Topic
  • 3 replies
  • Latest Post - ‏2012-05-04T11:06:18Z by SystemAdmin
pfo
pfo
23 Posts

Pinned topic Killing mmapplypolicy doesn't stop migration

‏2012-05-02T01:37:52Z |
I'm having an incident regarding a killed mmapplypolicy that was running on `-N` all and a globally reachable path for `-g`. After sending a SIGTERM to the {mmapplypolicy,tsapolicy,mhelp-apolicy} the tsapolicy daemons become zombies, while the rest went away. Apparently the migrations - only pool to pool - are still happening and I can't stop them without forcing that by issuing `mmshutdown` or reboot all nodes with the mounted fs. The reason for stopping was that mmapplypolicy was reporting a predicted negative disk space usage on a pool, but I noticed that when it was already running. Should I be worried or will a `mmrestripefs` fix things? The system is running Build branch "3.3.0.16 " on SLES 11SP0.
Updated on 2012-05-04T11:06:18Z at 2012-05-04T11:06:18Z by SystemAdmin
  • SystemAdmin
    SystemAdmin
    2092 Posts

    Re: Killing mmapplypolicy doesn't stop migration

    ‏2012-05-02T19:53:04Z  
    Firstly, you need to know how to kill mmapplypolicy, according to the latest documentation:
    Note: To terminate mmapplypolicy, use the kill command to send a SIGTERM signal to the process
    group running mmapplypolicy.
    For example, on Linux if you wanted to terminate mmapplypolicy on a process group whose ID is 3813,
    you would enter the following:
    kill -s SIGTERM -- -3813

    That kills the mmapplypolicy process and all of it's children. But may leave some mhelp-apolicy processes on other nodes -- those will eventually time-out and exit when they notice that the originating tsapolicy process has broken its tcp connections.
    There's no harm in doing the killing some other way, but you be left with some zombies that aren't reaped, particularly on AIX which does not reap zombies the same way as Linux.

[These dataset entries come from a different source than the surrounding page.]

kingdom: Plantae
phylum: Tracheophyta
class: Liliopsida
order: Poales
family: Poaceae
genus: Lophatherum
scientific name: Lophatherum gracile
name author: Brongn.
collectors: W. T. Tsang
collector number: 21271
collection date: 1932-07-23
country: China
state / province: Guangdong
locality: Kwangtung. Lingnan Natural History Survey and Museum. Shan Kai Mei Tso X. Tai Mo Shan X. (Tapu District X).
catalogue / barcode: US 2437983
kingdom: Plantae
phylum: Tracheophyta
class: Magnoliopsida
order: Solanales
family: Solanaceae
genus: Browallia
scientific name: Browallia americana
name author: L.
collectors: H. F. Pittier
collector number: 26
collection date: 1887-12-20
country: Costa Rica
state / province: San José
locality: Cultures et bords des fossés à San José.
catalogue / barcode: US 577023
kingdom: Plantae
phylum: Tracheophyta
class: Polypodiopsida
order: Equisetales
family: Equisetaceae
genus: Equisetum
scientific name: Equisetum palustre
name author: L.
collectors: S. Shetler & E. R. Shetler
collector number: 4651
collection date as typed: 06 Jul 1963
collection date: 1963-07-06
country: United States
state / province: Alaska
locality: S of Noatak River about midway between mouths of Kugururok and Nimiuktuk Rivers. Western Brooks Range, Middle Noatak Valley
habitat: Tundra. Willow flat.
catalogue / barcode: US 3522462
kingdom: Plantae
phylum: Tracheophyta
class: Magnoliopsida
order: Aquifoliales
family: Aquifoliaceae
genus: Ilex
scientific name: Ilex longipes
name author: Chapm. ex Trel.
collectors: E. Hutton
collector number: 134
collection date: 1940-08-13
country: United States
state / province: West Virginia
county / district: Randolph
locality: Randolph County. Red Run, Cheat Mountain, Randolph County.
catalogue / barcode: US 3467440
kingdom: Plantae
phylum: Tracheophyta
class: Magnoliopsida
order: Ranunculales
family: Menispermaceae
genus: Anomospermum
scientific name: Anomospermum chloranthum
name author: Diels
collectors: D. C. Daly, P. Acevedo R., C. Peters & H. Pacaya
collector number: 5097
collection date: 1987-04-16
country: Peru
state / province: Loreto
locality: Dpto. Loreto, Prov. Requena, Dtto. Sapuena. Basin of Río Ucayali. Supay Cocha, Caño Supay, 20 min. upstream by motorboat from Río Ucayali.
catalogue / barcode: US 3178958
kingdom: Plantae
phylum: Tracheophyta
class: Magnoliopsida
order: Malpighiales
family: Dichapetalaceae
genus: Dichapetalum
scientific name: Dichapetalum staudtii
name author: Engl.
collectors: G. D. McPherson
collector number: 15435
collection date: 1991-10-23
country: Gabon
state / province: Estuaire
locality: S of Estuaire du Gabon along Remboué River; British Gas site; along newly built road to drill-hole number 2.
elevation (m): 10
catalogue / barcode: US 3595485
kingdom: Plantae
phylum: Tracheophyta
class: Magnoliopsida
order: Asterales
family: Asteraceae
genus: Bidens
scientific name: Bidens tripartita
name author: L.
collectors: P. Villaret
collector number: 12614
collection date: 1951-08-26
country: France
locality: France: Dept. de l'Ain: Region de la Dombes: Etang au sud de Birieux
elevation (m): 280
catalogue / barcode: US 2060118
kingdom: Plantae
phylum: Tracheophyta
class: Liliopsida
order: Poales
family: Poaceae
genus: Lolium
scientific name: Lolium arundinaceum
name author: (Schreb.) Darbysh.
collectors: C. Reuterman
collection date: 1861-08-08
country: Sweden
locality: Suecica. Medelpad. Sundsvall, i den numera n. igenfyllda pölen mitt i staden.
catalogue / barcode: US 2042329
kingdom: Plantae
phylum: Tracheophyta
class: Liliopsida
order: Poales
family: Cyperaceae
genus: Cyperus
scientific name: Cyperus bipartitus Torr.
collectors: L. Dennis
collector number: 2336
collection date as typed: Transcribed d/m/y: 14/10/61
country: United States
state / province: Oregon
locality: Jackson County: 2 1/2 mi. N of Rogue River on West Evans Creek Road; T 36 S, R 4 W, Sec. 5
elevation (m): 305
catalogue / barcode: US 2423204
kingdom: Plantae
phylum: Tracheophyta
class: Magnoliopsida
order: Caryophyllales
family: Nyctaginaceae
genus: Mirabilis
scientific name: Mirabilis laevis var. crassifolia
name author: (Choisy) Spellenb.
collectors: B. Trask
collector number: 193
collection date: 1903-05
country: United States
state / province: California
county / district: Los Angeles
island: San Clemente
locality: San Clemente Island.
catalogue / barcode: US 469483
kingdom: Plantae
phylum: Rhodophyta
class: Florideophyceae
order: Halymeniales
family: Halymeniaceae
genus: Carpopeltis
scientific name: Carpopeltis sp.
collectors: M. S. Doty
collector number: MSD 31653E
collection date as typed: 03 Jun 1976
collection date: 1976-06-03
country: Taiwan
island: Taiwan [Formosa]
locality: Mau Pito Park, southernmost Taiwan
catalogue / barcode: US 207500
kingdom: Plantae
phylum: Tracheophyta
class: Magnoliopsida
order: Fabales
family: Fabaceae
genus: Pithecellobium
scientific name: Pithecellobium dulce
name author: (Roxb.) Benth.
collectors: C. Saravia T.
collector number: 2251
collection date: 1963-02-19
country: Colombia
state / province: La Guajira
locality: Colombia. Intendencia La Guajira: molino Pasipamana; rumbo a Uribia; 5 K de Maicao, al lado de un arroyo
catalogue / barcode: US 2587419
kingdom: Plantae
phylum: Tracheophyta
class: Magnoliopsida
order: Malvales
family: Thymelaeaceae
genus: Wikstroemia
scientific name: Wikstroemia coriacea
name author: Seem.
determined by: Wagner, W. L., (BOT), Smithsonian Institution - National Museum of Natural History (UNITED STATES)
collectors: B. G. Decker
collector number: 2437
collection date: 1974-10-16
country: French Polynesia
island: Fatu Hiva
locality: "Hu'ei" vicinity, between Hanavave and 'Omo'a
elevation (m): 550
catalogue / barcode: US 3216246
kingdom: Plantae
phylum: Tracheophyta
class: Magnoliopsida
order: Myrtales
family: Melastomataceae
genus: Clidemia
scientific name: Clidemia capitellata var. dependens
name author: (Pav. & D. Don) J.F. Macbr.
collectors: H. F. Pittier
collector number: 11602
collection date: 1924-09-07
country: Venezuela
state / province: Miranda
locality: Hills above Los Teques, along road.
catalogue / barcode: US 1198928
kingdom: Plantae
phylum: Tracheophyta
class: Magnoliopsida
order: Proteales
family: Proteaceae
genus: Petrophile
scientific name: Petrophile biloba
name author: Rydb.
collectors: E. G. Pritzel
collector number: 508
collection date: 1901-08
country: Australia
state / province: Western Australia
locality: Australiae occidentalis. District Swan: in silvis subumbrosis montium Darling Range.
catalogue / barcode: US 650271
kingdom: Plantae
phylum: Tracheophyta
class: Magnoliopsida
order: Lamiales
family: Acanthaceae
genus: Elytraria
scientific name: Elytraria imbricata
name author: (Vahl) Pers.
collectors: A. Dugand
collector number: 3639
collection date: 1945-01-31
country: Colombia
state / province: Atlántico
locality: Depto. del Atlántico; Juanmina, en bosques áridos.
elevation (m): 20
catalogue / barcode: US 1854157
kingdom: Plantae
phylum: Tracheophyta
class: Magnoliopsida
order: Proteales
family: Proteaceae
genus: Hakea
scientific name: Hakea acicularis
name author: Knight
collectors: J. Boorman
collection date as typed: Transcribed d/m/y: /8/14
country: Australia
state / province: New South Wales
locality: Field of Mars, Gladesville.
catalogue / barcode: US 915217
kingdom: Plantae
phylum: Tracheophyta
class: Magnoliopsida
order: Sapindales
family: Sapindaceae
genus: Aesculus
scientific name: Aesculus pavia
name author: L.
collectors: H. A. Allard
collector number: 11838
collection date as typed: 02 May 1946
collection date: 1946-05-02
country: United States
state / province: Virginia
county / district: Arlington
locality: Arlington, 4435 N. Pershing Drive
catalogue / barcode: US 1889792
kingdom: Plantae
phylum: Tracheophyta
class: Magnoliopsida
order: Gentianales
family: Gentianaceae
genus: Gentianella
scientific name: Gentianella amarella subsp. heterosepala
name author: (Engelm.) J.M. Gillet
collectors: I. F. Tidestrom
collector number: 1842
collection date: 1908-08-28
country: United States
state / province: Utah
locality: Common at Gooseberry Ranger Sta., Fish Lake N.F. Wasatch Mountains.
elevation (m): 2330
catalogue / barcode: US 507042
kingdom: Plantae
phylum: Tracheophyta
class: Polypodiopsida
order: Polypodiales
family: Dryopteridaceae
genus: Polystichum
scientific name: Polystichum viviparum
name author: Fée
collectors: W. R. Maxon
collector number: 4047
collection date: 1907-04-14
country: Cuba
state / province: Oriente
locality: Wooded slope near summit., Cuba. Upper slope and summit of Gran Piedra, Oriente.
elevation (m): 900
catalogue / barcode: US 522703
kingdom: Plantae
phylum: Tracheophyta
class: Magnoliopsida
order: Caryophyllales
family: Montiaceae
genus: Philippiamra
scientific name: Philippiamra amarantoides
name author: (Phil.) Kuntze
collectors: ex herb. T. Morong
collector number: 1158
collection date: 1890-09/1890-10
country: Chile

    I suppose it is possible that some data migrations that started running before the kill, may continue running in the GPFS daemon process. There may be no way to stop those short of mmshutdown, which I do not recommend. Rather let them continue... Eventually all migrations should complete.

    Predicted negative pool disk utilization is not necessarily a problem, but it could be an indication that some files have "illplaced" file data blocks.

    +And yes, mmrestripefs, can be used to "fix" (ill-placed) blocks within files.
  • pfo
    pfo
    23 Posts

    Re: Killing mmapplypolicy doesn't stop migration

    ‏2012-05-03T21:22:04Z  
    Firstly, you need to know how to kill mmapplypolicy, according to the latest documentation:
    Note: To terminate mmapplypolicy, use the kill command to send a SIGTERM signal to the process
    group running mmapplypolicy.
    For example, on Linux if you wanted to terminate mmapplypolicy on a process group whose ID is 3813,
    you would enter the following:
    kill -s SIGTERM -- -3813

    That kills the mmapplypolicy process and all of it's children. But may leave some mhelp-apolicy processes on other nodes -- those will eventually time-out and exit when they notice that the originating tsapolicy process has broken its tcp connections.
    There's no harm in doing the killing some other way, but you be left with some zombies that aren't reaped, particularly on AIX which does not reap zombies the same way as Linux.

    I suppose it is possible that some data migrations that started running before the kill, may continue running in the GPFS daemon process. There may be no way to stop those short of mmshutdown, which I do not recommend. Rather let them continue... Eventually all migrations should complete.

    Predicted negative pool disk utilization is not necessarily a problem, but it could be an indication that some files have "illplaced" file data blocks.

    +And yes, mmrestripefs, can be used to "fix" (ill-placed) blocks within files.
    Thanks marc, you guys are really awesome. I guess the migrations were really taking this long since they were moving largish files!
  • SystemAdmin
    SystemAdmin
    2092 Posts

    Re: Killing mmapplypolicy doesn't stop migration

    ‏2012-05-04T11:06:18Z  
    • pfo
    • ‏2012-05-03T21:22:04Z
    Thanks marc, you guys are really awesome. I guess the migrations were really taking this long since they were moving largish files!
    We developed a PTF for 3.4 a while ago that divides any long data migrations done by mmchattr or mmapplypolicy into a series of shorter task/calls into the GPFS kernel and daemon. This was done primarily to avoid blocking commands like mmdelsnapshot, but should also facilitate killing long migrations more quickly. I don't recall the PTF number, but it was probably delivered in a PTF for 3.4 that was shipped on or after July 2011.